Observed Los Angeles Animal Watch blogger Phyllis M. Daugherty on September 4, 2023, “On the Los Angeles Animal Services’ website today, 18 of 24 photos on the first page of adoptable dogs are adult pit bulls. The first is over seven years old and has been in a kennel since December 2020.
“The second page is similar, except 19 of the 24 dogs are pit bulls.”
Those numbers amount to 77% pit bulls.
Spot-checking other major animal shelter web sites around the country, ANIMALS 24-7 has often seen similar, albeit that many pit bulls are mislabeled as other breeds, or as mixes with other breeds.
40% or 80%, the longterm result is the same
But whether the percentage of pit bulls entering animal shelters and rescues each year is 40% of dog intake or close to 80%, and whether 40% or 80% of shelter dog killing is of pit bulls, an inescapable conclusion is that vastly more pit bulls come to occupy shelter and rescue kennel space than the percentage chosen by Americans as pets.
Inevitably pit bulls linger longer before adoption, if adopted at all.
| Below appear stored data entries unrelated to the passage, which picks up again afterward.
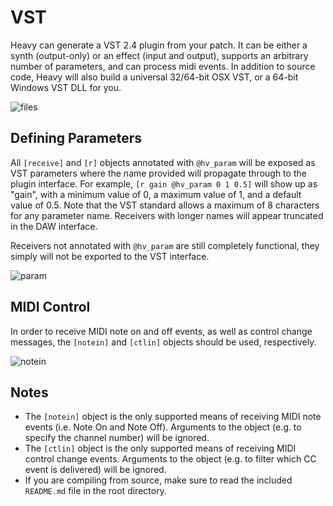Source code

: # VST
Heavy can generate a VST 2.4 plugin from your patch. It can be either a synth (output-only) or an effect (input and output), supports an arbitrary number of parameters, and can process midi events. In addition to source code, Heavy will also build a universal 32/64-bit OSX VST, or a 64-bit Windows VST DLL for you.

![files](img/docs_vst2_files.png)

## Defining Parameters
All `[receive]` and `[r]` objects annotated with `@hv_param` will be exposed as VST parameters where the name provided will propagate through to the plugin interface. For example, `[r gain @hv_param 0 1 0.5]` will show up as "gain", with a minimum value of 0, a maximum value of 1, and a default value of 0.5. Note that the VST standard allows a maximum of 8 characters for any parameter name. Receivers with longer names will appear truncated in the DAW interface.

Receivers not annotated with `@hv_param` are still completely functional, they simply will not be exported to the VST interface.

![param](img/docs_vst2_param.png)

## MIDI Control
In order to receive MIDI note on and off events, as well as control change messages, the `[notein]` and `[ctlin]` objects should be used, respectively.

![notein](img/docs_vst2_notein.png)


## Notes
* The `[notein]` object is the only supported means of receiving MIDI note events (i.e. Note On and Note Off). Arguments to the object (e.g. to specify the channel number) will be ignored.
* The `[ctlin]` object is the only supported means of receiving MIDI control change events. Arguments to the object (e.g. to filter which CC event is delivered) will be ignored.
* If you are compiling from source, make sure to read the included `README.md` file in the root directory.
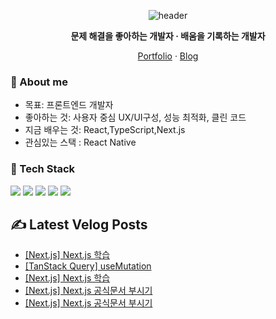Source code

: <!-- ===== Hero ===== -->
<!-- 중앙 정렬 헤더와 짧은 슬로건 -->
<div align="center">
  <!-- 헤더 배너 -->
<p align="center">
  <img src="https://capsule-render.vercel.app/api?type=waving&color=0:7F7FD5,50:86A8E7,100:91EAE4&height=200&section=header&text=Frontend%20Developer%20김민석&fontSize=36&fontAlignY=35&animation=fadeIn" alt="header" />
</p>
  <p><b>문제 해결을 좋아하는 개발자 · 배움을 기록하는 개발자 </b></p>
  <!-- 퀵 링크 -->
  <p>
    <a href="https://portpolio-10012.vercel.app/">Portfolio</a> ·
    <a href="https://velog.io/@10012/posts">Blog</a> 
  </p>
</div>

<!-- ===== 소개 ===== -->
### 👋 About me
- 목표: 프론트엔드 개발자
- 좋아하는 것: 사용자 중심 UX/UI구성, 성능 최적화, 클린 코드
- 지금 배우는 것: React,TypeScript,Next.js
- 관심있는 스택 : React Native
<!-- ===== 기술 스택 ===== -->
### 🧰 Tech Stack
<!-- 뱃지형 아이콘: shields.io + simple-icons -->
<p>
  <img src="https://img.shields.io/badge/TypeScript-3178C6?logo=typescript&logoColor=white" />
  <img src="https://img.shields.io/badge/React-20232a?logo=react&logoColor=61DAFB" />
  <img src="https://img.shields.io/badge/Node.js-339933?logo=nodedotjs&logoColor=white" />
  <img src="https://img.shields.io/badge/TailwindCSS-06B6D4?logo=tailwindcss&logoColor=white" />
  <img src="https://img.shields.io/badge/Next.js-20232a?logo=Next.js&logoColor=white" />
</p>

## ✍️ Latest Velog Posts
<!-- BLOG-POST-LIST:START -->
- [[Next.js] Next.js 학습](https://velog.io/@10012/Next.js-Next.js-%ED%95%99%EC%8A%B5-b4j0lqy6)
- [[TanStack Query] useMutation](https://velog.io/@10012/TanStack-Query-useMutation)
- [[Next.js] Next.js 학습](https://velog.io/@10012/Next.js-Next.js-%ED%95%99%EC%8A%B5-dvqkl5o9)
- [[Next.js] Next.js 공식문서 부시기](https://velog.io/@10012/Next.js-Next.js-%EA%B3%B5%EC%8B%9D%EB%AC%B8%EC%84%9C-%EB%B6%80%EC%8B%9C%EA%B8%B0-657rasxl)
- [[Next.js] Next.js 공식문서 부시기](https://velog.io/@10012/Next.js-Next.js-%EA%B3%B5%EC%8B%9D%EB%AC%B8%EC%84%9C-%EB%B6%80%EC%8B%9C%EA%B8%B0-7rfaivf4)
<!-- BLOG-POST-LIST:END -->

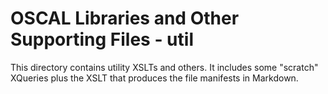 # OSCAL Libraries and Other Supporting Files - util

This directory contains utility XSLTs and others. It includes some "scratch" XQueries plus the XSLT that produces the file manifests in Markdown.
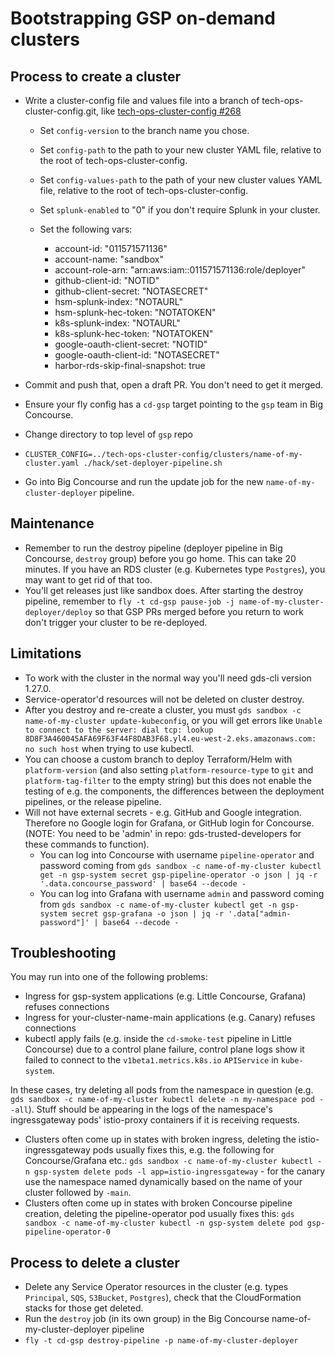 # Bootstrapping GSP on-demand clusters

## Process to create a cluster

* Write a cluster-config file and values file into a branch of tech-ops-cluster-config.git, like [tech-ops-cluster-config #268](https://github.com/alphagov/tech-ops-cluster-config/pull/268/files)
  * Set `config-version` to the branch name you chose.
  * Set `config-path` to the path to your new cluster YAML file, relative to the root of tech-ops-cluster-config.
  * Set `config-values-path` to the path of your new cluster values YAML file, relative to the root of tech-ops-cluster-config.
  * Set `splunk-enabled` to "0" if you don't require Splunk in your cluster.

  * Set the following vars:
      * account-id: "011571571136"
      * account-name: "sandbox"
      * account-role-arn: "arn:aws:iam::011571571136:role/deployer"
      * github-client-id: "NOTID"
      * github-client-secret: "NOTASECRET"
      * hsm-splunk-index: "NOTAURL"
      * hsm-splunk-hec-token: "NOTATOKEN"
      * k8s-splunk-index: "NOTAURL"
      * k8s-splunk-hec-token: "NOTATOKEN"
      * google-oauth-client-secret: "NOTID"
      * google-oauth-client-id: "NOTASECRET"
      * harbor-rds-skip-final-snapshot: true

* Commit and push that, open a draft PR. You don't need to get it merged.
* Ensure your fly config has a `cd-gsp` target pointing to the `gsp` team in Big Concourse.
* Change directory to top level of `gsp` repo
* `CLUSTER_CONFIG=../tech-ops-cluster-config/clusters/name-of-my-cluster.yaml ./hack/set-deployer-pipeline.sh`
* Go into Big Concourse and run the update job for the new `name-of-my-cluster-deployer` pipeline.

## Maintenance

* Remember to run the destroy pipeline (deployer pipeline in Big Concourse, `destroy` group) before you go home. This can take 20 minutes. If you have an RDS cluster (e.g. Kubernetes type `Postgres`), you may want to get rid of that too.
* You'll get releases just like sandbox does. After starting the destroy pipeline, remember to `fly -t cd-gsp pause-job -j name-of-my-cluster-deployer/deploy` so that GSP PRs merged before you return to work don't trigger your cluster to be re-deployed.

## Limitations

* To work with the cluster in the normal way you'll need gds-cli version 1.27.0.
* Service-operator'd resources will not be deleted on cluster destroy.
* After you destroy and re-create a cluster, you must `gds sandbox -c name-of-my-cluster update-kubeconfig`, or you will get errors like `Unable to connect to the server: dial tcp: lookup 8D8F3A460045AFA69F63F44F8DAB3F68.yl4.eu-west-2.eks.amazonaws.com: no such host` when trying to use kubectl.
* You can choose a custom branch to deploy Terraform/Helm with `platform-version` (and also setting `platform-resource-type` to `git` and `platform-tag-filter` to the empty string) but this does not enable the testing of e.g. the components, the differences between the deployment pipelines, or the release pipeline.
* Will not have external secrets - e.g. GitHub and Google integration. Therefore no Google login for Grafana, or GitHub login for Concourse. (NOTE: You need to be 'admin' in repo: gds-trusted-developers for these commands to function).
  * You can log into Concourse with username `pipeline-operator` and password coming from `gds sandbox -c name-of-my-cluster kubectl get -n gsp-system secret gsp-pipeline-operator -o json | jq -r '.data.concourse_password' | base64 --decode -`
  * You can log into Grafana with username `admin` and password coming from `gds sandbox -c name-of-my-cluster kubectl get -n gsp-system secret gsp-grafana -o json | jq -r '.data["admin-password"]' | base64 --decode -`

## Troubleshooting

You may run into one of the following problems:
* Ingress for gsp-system applications (e.g. Little Concourse, Grafana) refuses connections
* Ingress for your-cluster-name-main applications (e.g. Canary) refuses connections
* kubectl apply fails (e.g. inside the `cd-smoke-test` pipeline in Little Concourse) due to a control plane failure, control plane logs show it failed to connect to the `v1beta1.metrics.k8s.io` `APIService` in `kube-system`.

In these cases, try deleting all pods from the namespace in question (e.g. `gds sandbox -c name-of-my-cluster kubectl delete -n my-namespace pod --all`). Stuff should be appearing in the logs of the namespace's ingressgateway pods' istio-proxy containers if it is receiving requests.

* Clusters often come up in states with broken ingress, deleting the istio-ingressgateway pods usually fixes this, e.g. the following for Concourse/Grafana etc.: `gds sandbox -c name-of-my-cluster kubectl -n gsp-system delete pods -l app=istio-ingressgateway` - for the canary use the namespace named dynamically based on the name of your cluster followed by `-main`.
* Clusters often come up in states with broken Concourse pipeline creation, deleting the pipeline-operator pod usually fixes this: `gds sandbox -c name-of-my-cluster kubectl -n gsp-system delete pod gsp-pipeline-operator-0`

## Process to delete a cluster

* Delete any Service Operator resources in the cluster (e.g. types `Principal`, `SQS`, `S3Bucket`, `Postgres`), check that the CloudFormation stacks for those get deleted.
* Run the `destroy` job (in its own group) in the Big Concourse name-of-my-cluster-deployer pipeline
* `fly -t cd-gsp destroy-pipeline -p name-of-my-cluster-deployer`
The cumulative consequence is that pit bulls are an ever greater percentage of shelter inventory.
ANIMALS 24-7 has for 14 years in a row conducted an annual electronic survey of online advertisements offering dogs for sale or adoption, estimating breed populations from the breeds stated by the advertisers, whether breeders, shelters, or rescues.
Calling pit bulls something else disguises the problem, but does not solve it
Of the total advertised pit bull inventory, 36% were offered by shelters or rescues: six times as many as the norm for all other breeds combined.
This inescapably translates into the reality that more than a third of the pit bull inventory available during the three-day survey interval had already flunked out of one or more homes.
But the whole truth of that may be much worse, because of the tendency of shelters and rescues to try to make pit bulls more adoptable by calling them something else, or by simply not identifying dogs by breed at all.
Only way out is to stop the breeding
Of the 752,000 total shelter and rescue dogs offered for adoption during the 2023 ANIMALS 24-7 survey, only 234,996 dogs were identified by breed: 31%.
More than two-thirds of the shelter and rescue dogs available, 69% to be precise, were not identified by breed.
If even half of these unidentified dogs were pit bulls, pit bulls occupied more than 70% of all available shelter and rescue kennel space; if all of them are pit bulls, a breed representing only 5.5% of the total U.S. dog population occupied 80% of all shelter and rescue kennel space.
ANIMALS 24-7 has discovered similar numbers every year since 2010.
What that suggests is that every negative finding by Shelter Animals Count about the trends in “non-alive outcomes” for dogs, growing shelter dog inventory, increased dog impoundment, and decreased returns-to-owner can be explained as an obvious consequence of the ever-growing pit bull glut.
The pit bull glut is in turn at least in part an obvious consequence of animal shelters and rescues energetically promoting pit bulls to try to adopt their way out of the glut, instead of promoting sterilization, including through enforced breed-specific sterilization mandates, to stop pit bull overpopulation at the source.